On December 11, as the deadline passes for parliament to find a new government, lawmakers call a new election for March 2, 2020.

Third election in a year

This time around Likud wins the most seats — 36 against 33 for Gantz’s party. On March 16, Gantz, with initial pledges of support from 61 lawmakers, is nominated to try to form a new government, but fails.

On April 20, with Israel on lockdown against the coronavirus and facing economic crisis, Netanyahu and Gantz announce a deal to form an emergency unity government.

The three-year agreement will allow Netanyahu to stay in office for 18 months. Gantz will then take over as premier for another 18 months before Israel goes back to the polls.

On May 6 Israel’s Supreme Court approves the coalition deal and lawmakers endorse the pact the next day.

But after MPs fail to adopt a budget, parliament is dissolved on December 23, and new elections called for March 2021.

Fourth time lucky?

Israelis return to the polls for a fourth election on March 23. Likud comes out on top with 30 seats.
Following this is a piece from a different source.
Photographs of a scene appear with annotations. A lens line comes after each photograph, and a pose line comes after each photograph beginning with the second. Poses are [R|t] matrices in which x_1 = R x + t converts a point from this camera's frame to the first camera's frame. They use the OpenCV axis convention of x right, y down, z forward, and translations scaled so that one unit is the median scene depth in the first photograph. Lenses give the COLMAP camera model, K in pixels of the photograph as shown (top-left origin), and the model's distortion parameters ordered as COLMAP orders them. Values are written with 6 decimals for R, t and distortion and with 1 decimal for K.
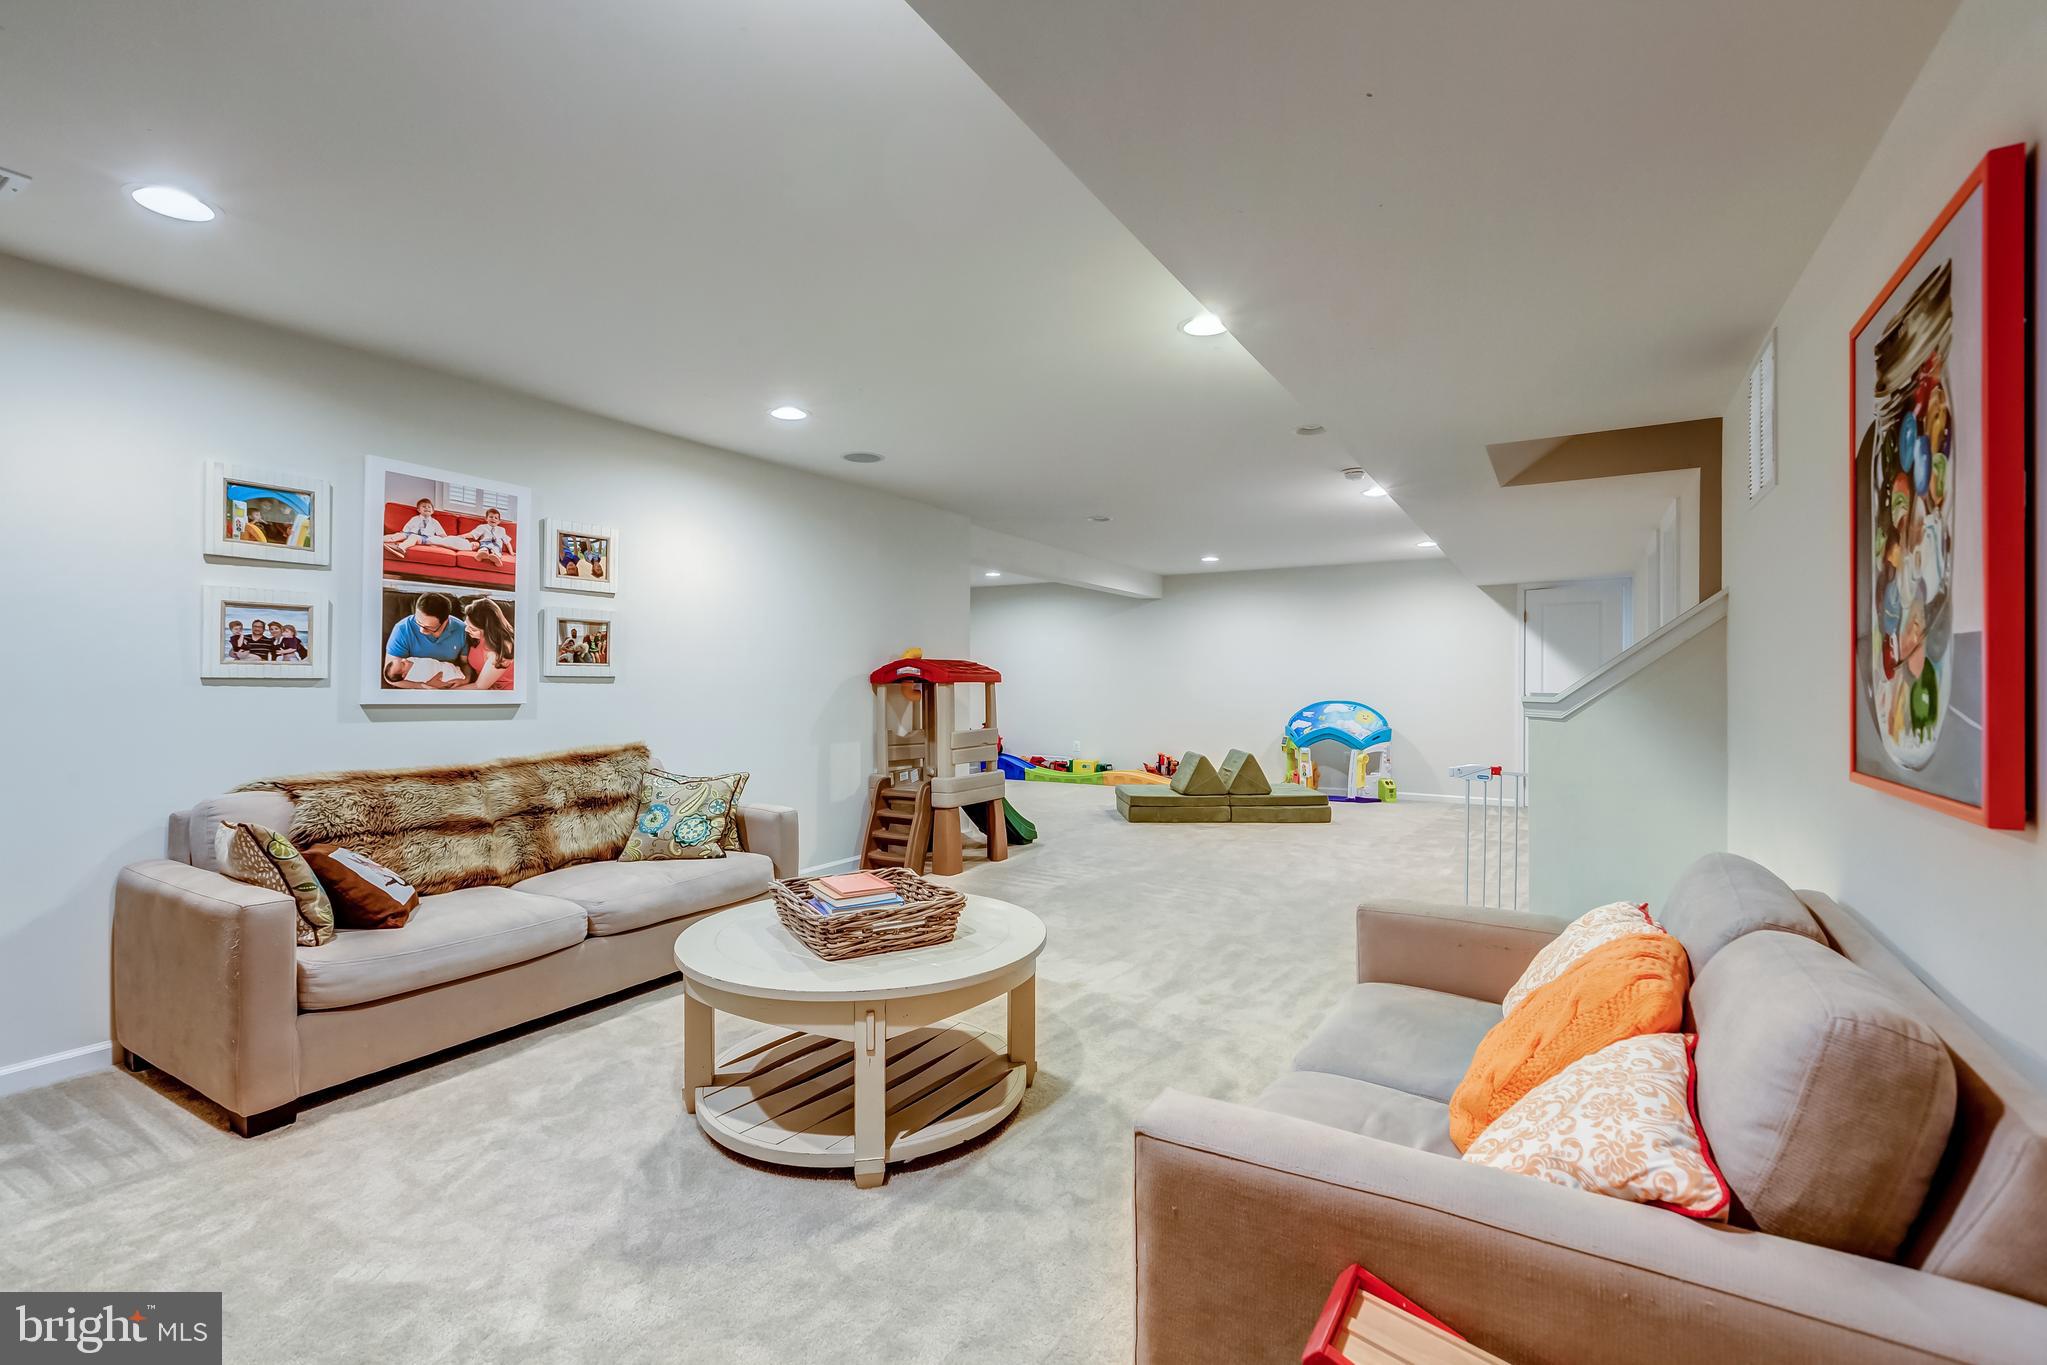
lens RADIAL K [[914.6, 0, 992.6], [0, 914.6, 680.4], [0, 0, 1]] dist [0.004751, -0.002575]
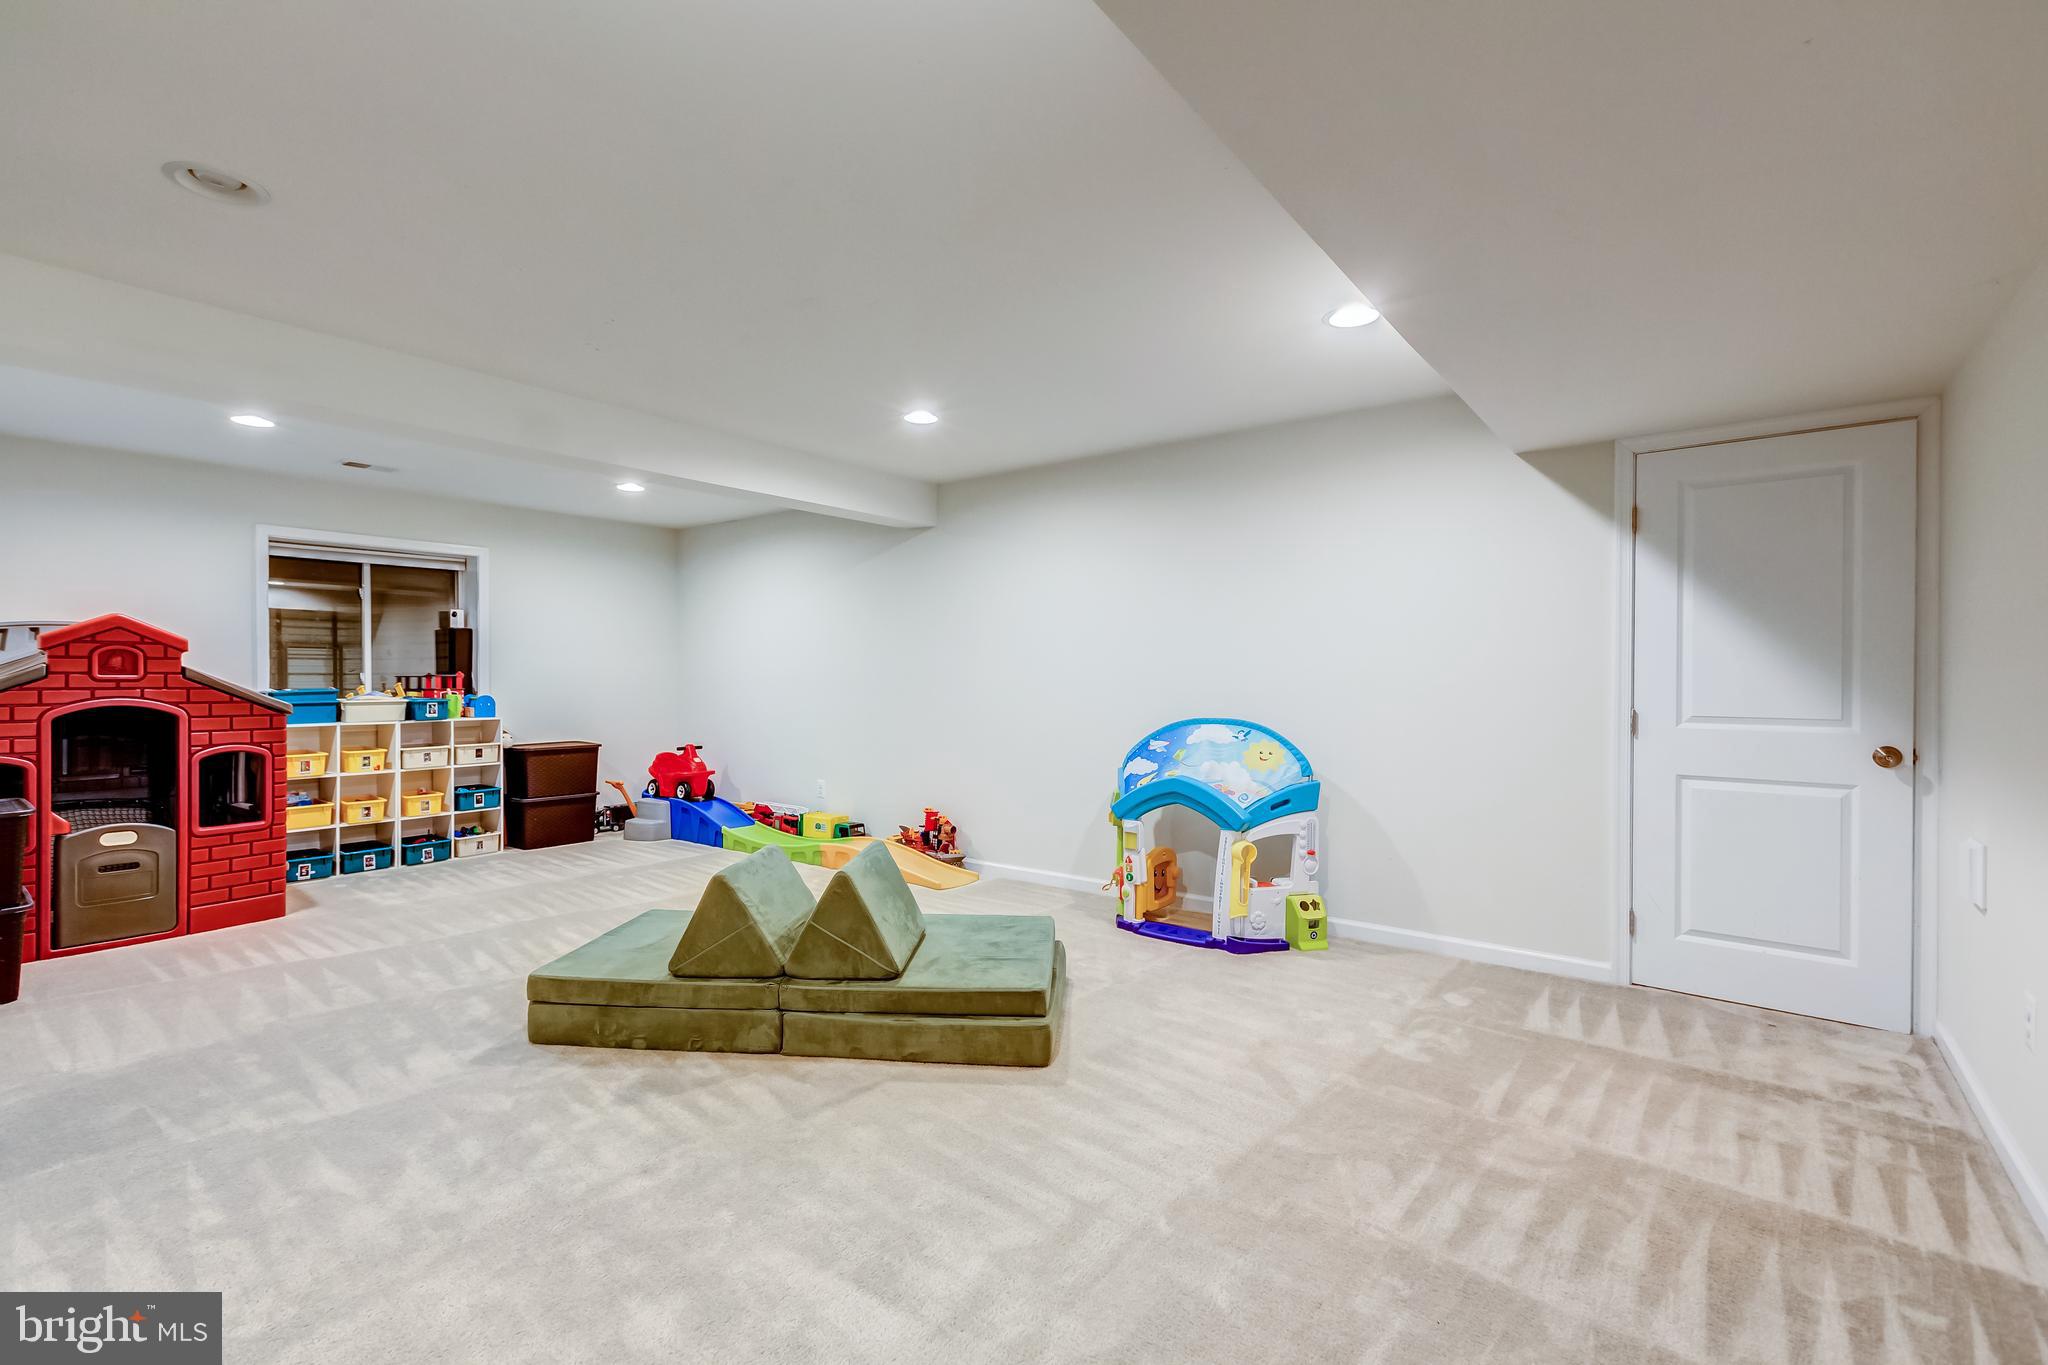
lens RADIAL K [[884.2, 0, 1018.1], [0, 884.2, 676.0], [0, 0, 1]] dist [0.005688, 0.000311]
pose [[0.993159, -0.002003, -0.116752, 0.343345], [0.002428, 0.999991, 0.003499, -0.001478], [0.116743, -0.003758, 0.993155, 0.557913]]
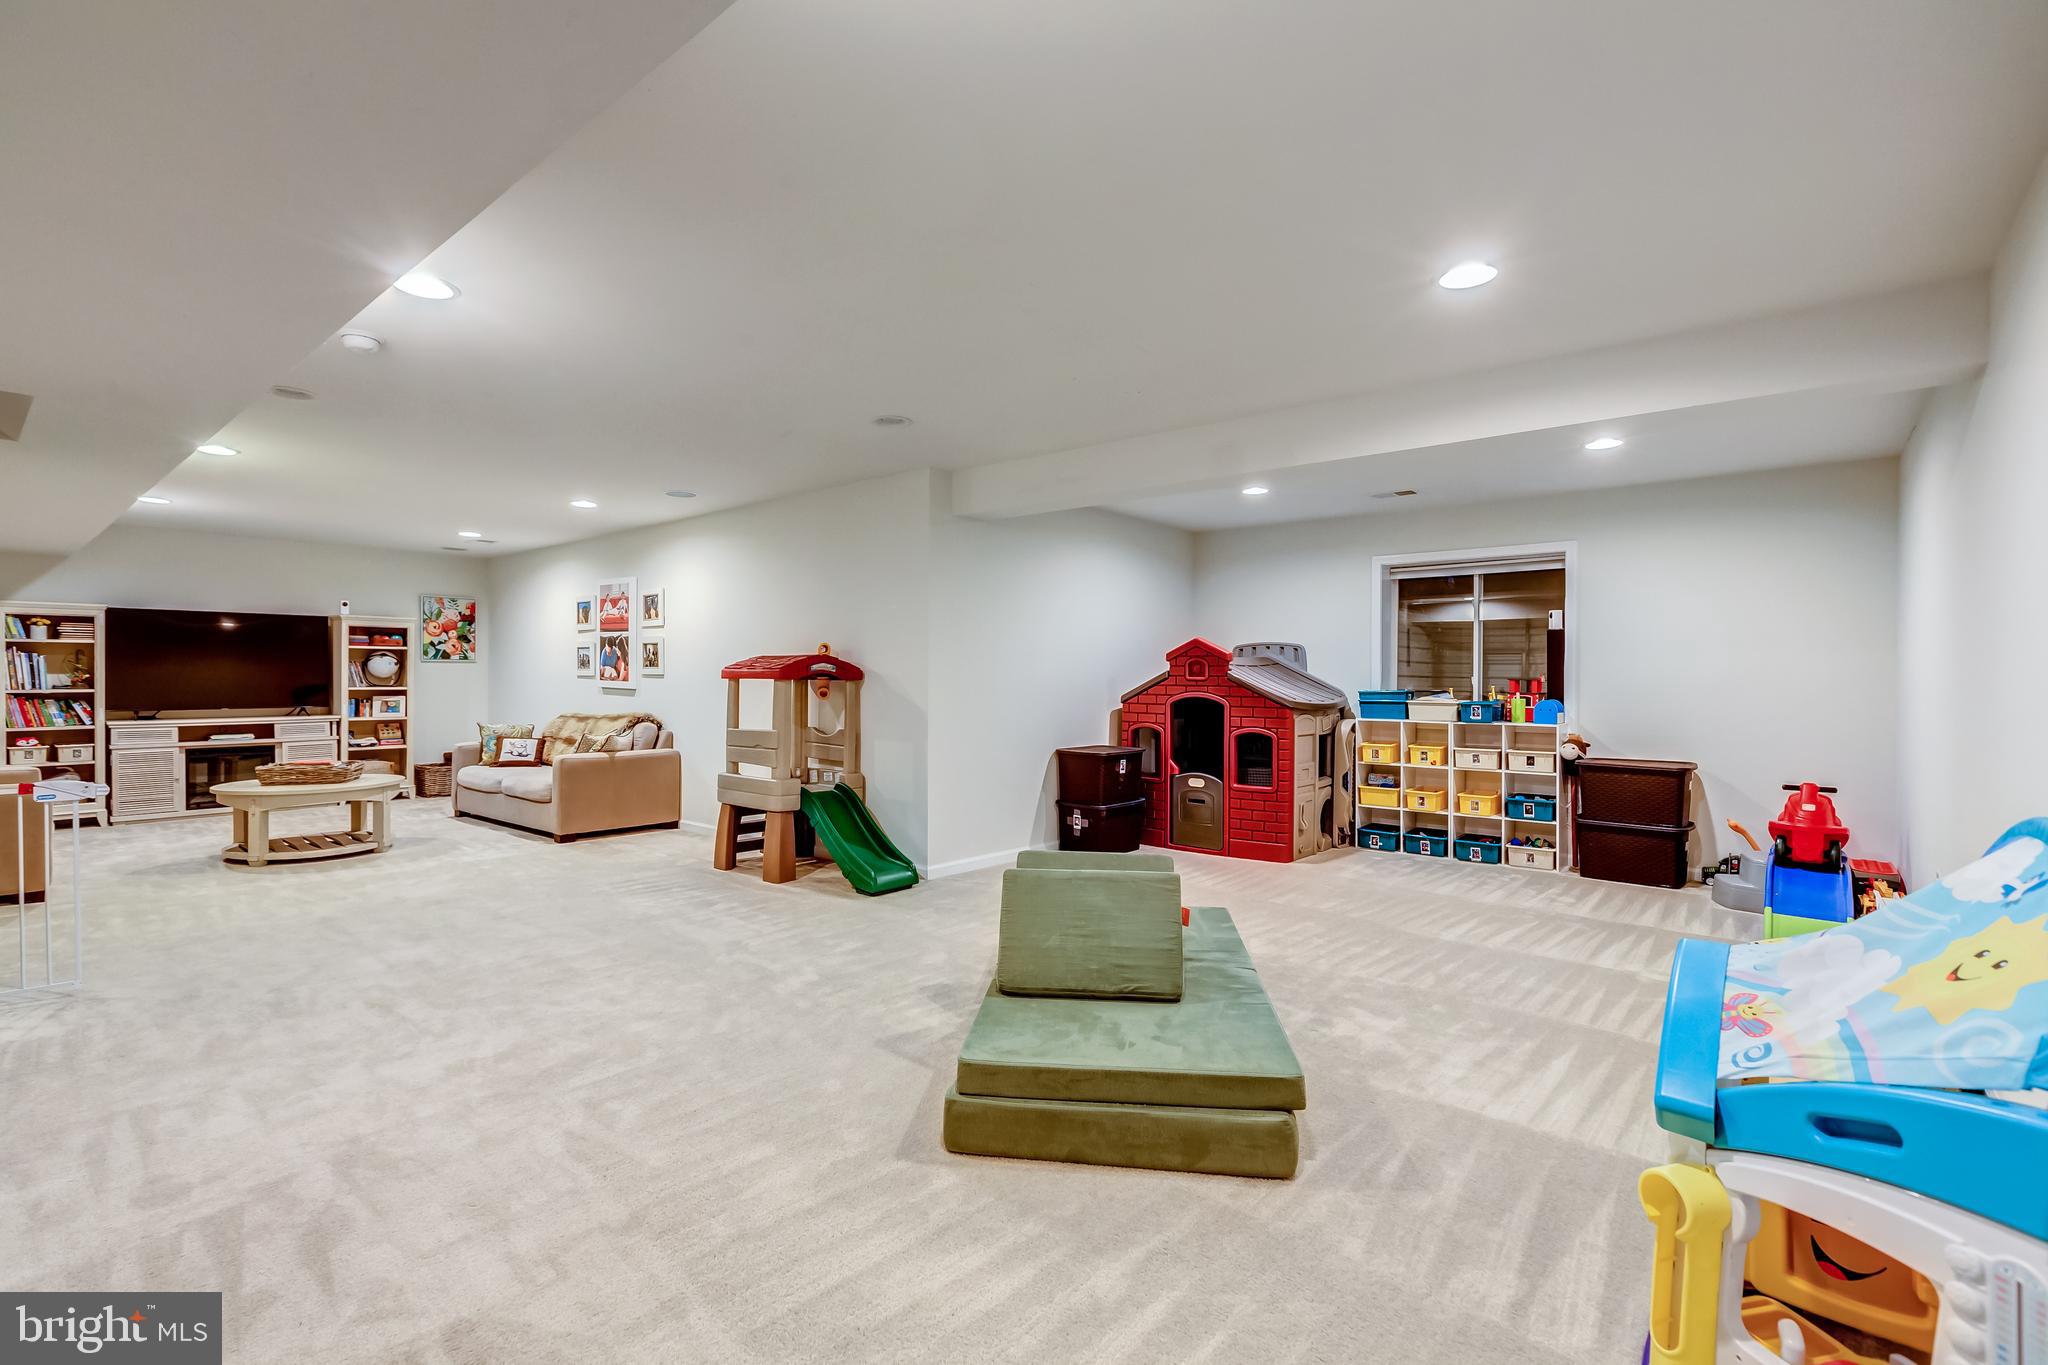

Within the anti-Netanyahu bloc, the centrist Yesh Atid party, led by former television host Yair Lapid, wins the most seats with 17.

On April 6 President Reuven Rivlin nominates Netanyahu to try to form a government, but voices doubt that any lawmaker will be able to forge a parliamentary majority.

Twelve days later opposition leader Lapid calls for a unity government of the right, centre and left to oust Netanyahu.

On April 20 Netanyahu calls for a direct election to choose Israel’s next prime minister. A week later after he fails yet again to cobble together a coalition, Lapid is tasked with forming a government.

Israeli nationalist hardliner Naftali Bennett says on May 30 that he will join a potential coalition that could end Netanyahu’s rule.

Netanyahu defiantly condemns the alliance against him as opportunistic and “the fraud of the century".

But on Wednesday, June 2, just minutes ahead of a midnight deadline and after days of horse-trading, Lapid tells the president that he has rallied enough votes to form a coalition government, which would oust Netanyahu.